Lys 810 methylation of RB1 enhances the phosphorylation of RB1 and E2F luciferase activity in vivo. (A) 293T cells were transfected with a HA-WT-SMYD2 vector and a FLAG-WT-RB1 vector or a FLAG-K810A-RB1 vector. Immunoprecipitation was conducted with anti-FLAG M2 agarose. Anti-FLAG, anti-RB1 K810me, and anti-phospho-RB1 (Ser 807/811) antibodies were used for immunoblot analysis. (B) 293T cells were transfected with a FLAG-WT-RB1 (773–813) vector or a FLAG-K810A-RB1 (773–813) vector and a HA-WT-SMYD2 vector. Immunoprecipitation was conducted with anti-FLAG M2 agarose.
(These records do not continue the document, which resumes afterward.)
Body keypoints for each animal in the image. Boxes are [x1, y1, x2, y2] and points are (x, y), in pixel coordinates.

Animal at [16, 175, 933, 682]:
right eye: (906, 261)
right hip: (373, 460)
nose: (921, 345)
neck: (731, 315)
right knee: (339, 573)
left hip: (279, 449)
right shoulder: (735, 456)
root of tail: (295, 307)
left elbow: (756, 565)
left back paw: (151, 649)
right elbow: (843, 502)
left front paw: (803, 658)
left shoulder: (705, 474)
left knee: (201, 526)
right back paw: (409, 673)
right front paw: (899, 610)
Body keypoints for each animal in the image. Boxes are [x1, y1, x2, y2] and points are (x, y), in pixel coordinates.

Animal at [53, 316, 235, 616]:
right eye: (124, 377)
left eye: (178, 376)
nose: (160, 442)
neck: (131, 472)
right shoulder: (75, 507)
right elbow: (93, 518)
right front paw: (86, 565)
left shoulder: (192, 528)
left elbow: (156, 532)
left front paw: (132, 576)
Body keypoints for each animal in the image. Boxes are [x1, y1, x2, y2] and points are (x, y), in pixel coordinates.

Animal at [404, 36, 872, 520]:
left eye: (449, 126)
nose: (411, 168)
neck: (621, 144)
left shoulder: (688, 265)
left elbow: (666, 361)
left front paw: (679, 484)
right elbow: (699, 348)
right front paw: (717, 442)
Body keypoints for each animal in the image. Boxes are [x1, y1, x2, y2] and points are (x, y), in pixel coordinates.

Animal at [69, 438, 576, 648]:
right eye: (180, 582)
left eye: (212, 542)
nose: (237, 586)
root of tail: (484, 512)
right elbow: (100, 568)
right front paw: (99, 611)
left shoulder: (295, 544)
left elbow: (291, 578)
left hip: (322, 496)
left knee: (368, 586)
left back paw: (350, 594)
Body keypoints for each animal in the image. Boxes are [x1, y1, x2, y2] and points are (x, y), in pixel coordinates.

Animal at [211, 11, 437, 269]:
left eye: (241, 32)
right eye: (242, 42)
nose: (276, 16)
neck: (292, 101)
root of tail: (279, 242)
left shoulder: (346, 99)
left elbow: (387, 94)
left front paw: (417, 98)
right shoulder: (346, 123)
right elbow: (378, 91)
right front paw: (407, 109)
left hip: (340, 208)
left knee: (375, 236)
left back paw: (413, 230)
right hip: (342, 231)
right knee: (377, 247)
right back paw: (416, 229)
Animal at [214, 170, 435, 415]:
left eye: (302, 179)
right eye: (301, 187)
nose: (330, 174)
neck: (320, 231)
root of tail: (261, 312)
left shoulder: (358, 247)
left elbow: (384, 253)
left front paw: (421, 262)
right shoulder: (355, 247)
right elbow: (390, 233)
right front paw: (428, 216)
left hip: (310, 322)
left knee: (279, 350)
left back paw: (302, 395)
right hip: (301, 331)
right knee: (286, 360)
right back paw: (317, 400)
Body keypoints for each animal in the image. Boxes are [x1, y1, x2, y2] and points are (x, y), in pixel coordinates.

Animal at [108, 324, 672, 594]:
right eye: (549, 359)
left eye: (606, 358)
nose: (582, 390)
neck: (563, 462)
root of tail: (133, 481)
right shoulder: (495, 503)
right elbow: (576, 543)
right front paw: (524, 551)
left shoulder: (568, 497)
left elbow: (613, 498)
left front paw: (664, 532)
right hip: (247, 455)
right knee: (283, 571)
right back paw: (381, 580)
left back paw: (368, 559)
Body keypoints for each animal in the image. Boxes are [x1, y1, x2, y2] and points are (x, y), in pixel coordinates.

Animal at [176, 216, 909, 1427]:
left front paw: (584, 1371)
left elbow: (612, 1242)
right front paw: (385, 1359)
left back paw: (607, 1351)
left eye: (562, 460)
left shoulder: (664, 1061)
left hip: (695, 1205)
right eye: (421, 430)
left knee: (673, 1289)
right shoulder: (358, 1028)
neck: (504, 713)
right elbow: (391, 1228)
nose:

Anti-FLAG, anti-RB1 K810me, and anti-phospho-RB1 (Ser 807/811) antibodies were used for immunoblot analysis. (C) E2F reporter assay after overexpression of WT-RB1 and K810A-RB1 in 293T cells. Mean ± SD (error bars) of three independent experiments. P values were calculated using Student's t test (***P < .001). (D) A schematic model for the dynamic regulation of RB1 phosphorylation through methylation of RB1 by SMYD2.